An anti-gay marriage amendment will not be on the ballot in Florida this fall, but that didn’t stop the state’s highest court from diving into the issue Wednesday.
The question before the Florida Supreme Court was simple; is there more to this amendment than the backers admit?
To supporters of the amendment, it’s a simple issue. Same-sex marriages don’t count.
Matt Staver is an attorney for group pushing the amendment Florida 4 Marriage and says, “This is a very clear amendment. I think it’s very simple and straightforward. Since the 1800s, Floridians have known marriage as the union of one man and one woman.”
But ACLU attorney Leslie Cooper says the amendment tricks voters because it goes far beyond marriage.
“It suggests to the voters that to go in and vote for this amendment, they’re simply voting about marriage when in fact they’d be voting to take away protections from their lesbian and gay family members and friends… unknowingly.”
Cooper told the Florida Supreme Court the amendment is technically flawed because it covers more than one subject, but Chief Justice Barbara Pariente didn’t buy it.
“I’m having trouble seeing where the single subject violation is, despite your excellent advocacy.”
A decision is not expected for weeks, if not months. Backers of the amendment won’t be waiting.
They have 455 thousand signatures, but need more.
John Stemberger, Florida 4 Marriage Chairman, says they have 455,000 signatures, but need more.
“We are launching the 155 in 155 campaign.

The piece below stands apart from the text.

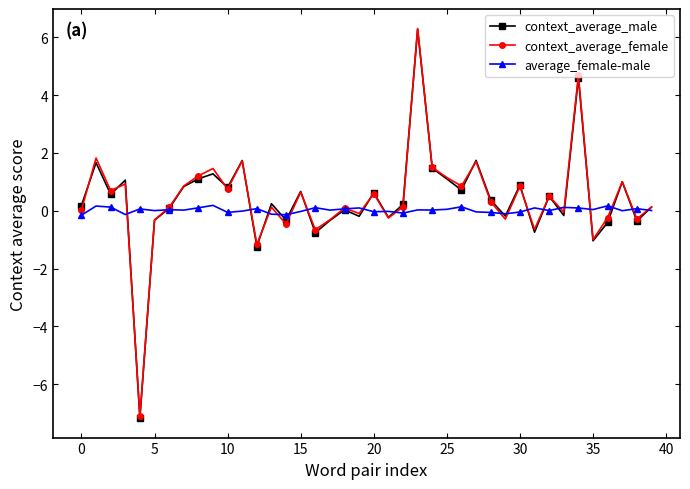

Which series has the widest spread of values?

context_average_male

We will collect 155,000 signatures in the next 155 days.”
Once they get those signatures, the marriage amendment will be ready for the 2008 ballot, but if the court decides there’s a technical flaw, they’ll have to rewrite it and start from scratch.
Backers of the marriage amendment were hoping to be on the ballot this year, but they could not gather enough signatures to meet the February 1 deadline.